**GIVEN TEXT:**
::::

Contempt of Congress:

Contempt of Congress is the act of obstructing the work of the United States Congress or one of its committees. ... In modern times, contempt of Congress has generally applied to the refusal to comply with a subpoena issued by a Congressional committee or subcommittee—usually seeking to compel either testimony or the production of requested documents.

Procedures

There are different procedures for Inherent contempt, Statutory proceedings, and Civil procedures.

With statutory proceedings, deciding that a person shall be held in contempt of Congress is a process with hearings, resolutions, votes, etc., that results in a report, providing the facts, delivered to the Speaker of the House. The Speaker then sends the information to a United States Attorney for a decision by a grand jury. The United States Attorney may not necessarily present the case to a grand jury, for example, the contempt charge against A.G. Eric Holder never went to a grand jury.

::::

**TASK DESCRIPTION:** Set down word for word the part of the passage on contempt of Congress starting at "There are different" and ending at "to a grand jury.". The rows that come after this passage have no connection to it.

::::

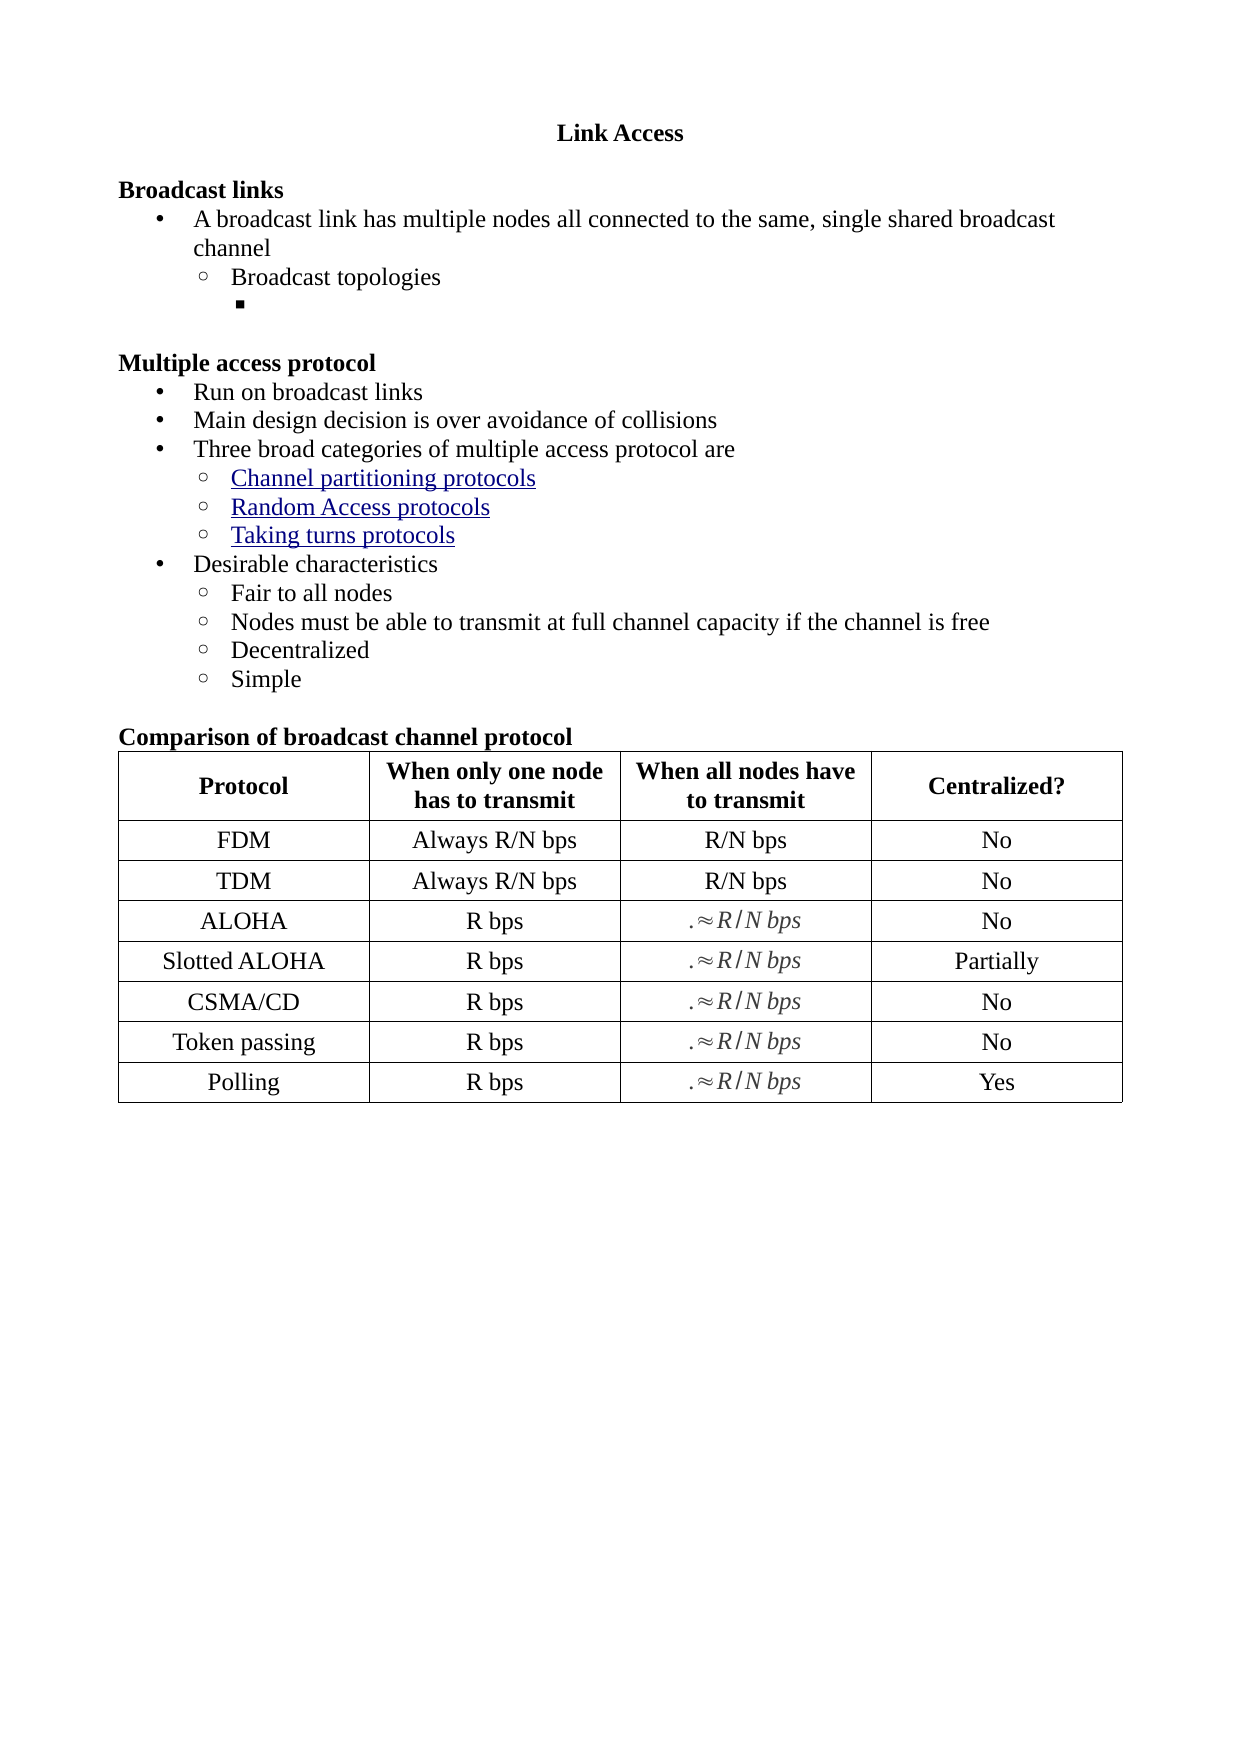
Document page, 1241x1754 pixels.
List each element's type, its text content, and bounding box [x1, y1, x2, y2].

table_cell [621, 901, 871, 941]
table_cell [621, 1063, 871, 1102]
list Fair to all nodes [193, 578, 1122, 607]
table_cell Partially [872, 942, 1122, 981]
table_cell R bps [370, 1063, 620, 1102]
table_cell No [872, 861, 1122, 900]
table_cell TDM [119, 861, 369, 900]
table_cell Slotted ALOHA [119, 942, 369, 981]
table_cell CSMA/CD [119, 982, 369, 1021]
table_cell Always R/N bps [370, 821, 620, 860]
list Run on broadcast links [156, 377, 1122, 406]
table_cell Polling [119, 1063, 369, 1102]
list Main design decision is over avoidance of collisions [156, 406, 1122, 434]
text Multiple access protocol [118, 348, 1122, 377]
table_cell ALOHA [119, 901, 369, 941]
table_cell R bps [370, 901, 620, 941]
table_cell No [872, 901, 1122, 941]
table_header Centralized? [872, 752, 1122, 820]
table_cell R bps [370, 1022, 620, 1062]
text Link Access [118, 118, 1122, 147]
table_cell No [872, 821, 1122, 860]
table_header When only one node has to transmit [370, 752, 620, 820]
list Decentralized [193, 636, 1122, 664]
text Comparison of broadcast channel protocol [118, 722, 1122, 751]
table_cell FDM [119, 821, 369, 860]
table_cell No [872, 982, 1122, 1021]
table_cell R bps [370, 982, 620, 1021]
list Broadcast topologies [193, 262, 1122, 291]
table_cell R/N bps [621, 861, 871, 900]
table_cell [621, 942, 871, 981]
table_cell R/N bps [621, 821, 871, 860]
table_cell Token passing [119, 1022, 369, 1062]
table_cell [621, 982, 871, 1021]
list Taking turns protocols [193, 521, 1122, 549]
table_cell Yes [872, 1063, 1122, 1102]
table_header Protocol [119, 752, 369, 820]
table_cell No [872, 1022, 1122, 1062]
list A broadcast link has multiple nodes all connected to the same, single shared broadcast channel [156, 204, 1122, 262]
list Channel partitioning protocols [193, 463, 1122, 492]
table_cell Always R/N bps [370, 861, 620, 900]
text Broadcast links [118, 176, 1122, 204]
list Desirable characteristics [156, 549, 1122, 578]
list Random Access protocols [193, 492, 1122, 521]
list Nodes must be able to transmit at full channel capacity if the channel is free [193, 607, 1122, 636]
table_header When all nodes have to transmit [621, 752, 871, 820]
list Simple [193, 664, 1122, 693]
table_cell [621, 1022, 871, 1062]
list Three broad categories of multiple access protocol are [156, 434, 1122, 463]
table_cell R bps [370, 942, 620, 981]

::::

**THE COMPLETED TASK:**
There are different procedures for Inherent contempt, Statutory proceedings, and Civil procedures.

With statutory proceedings, deciding that a person shall be held in contempt of Congress is a process with hearings, resolutions, votes, etc., that results in a report, providing the facts, delivered to the Speaker of the House. The Speaker then sends the information to a United States Attorney for a decision by a grand jury. The United States Attorney may not necessarily present the case to a grand jury, for example, the contempt charge against A.G. Eric Holder never went to a grand jury.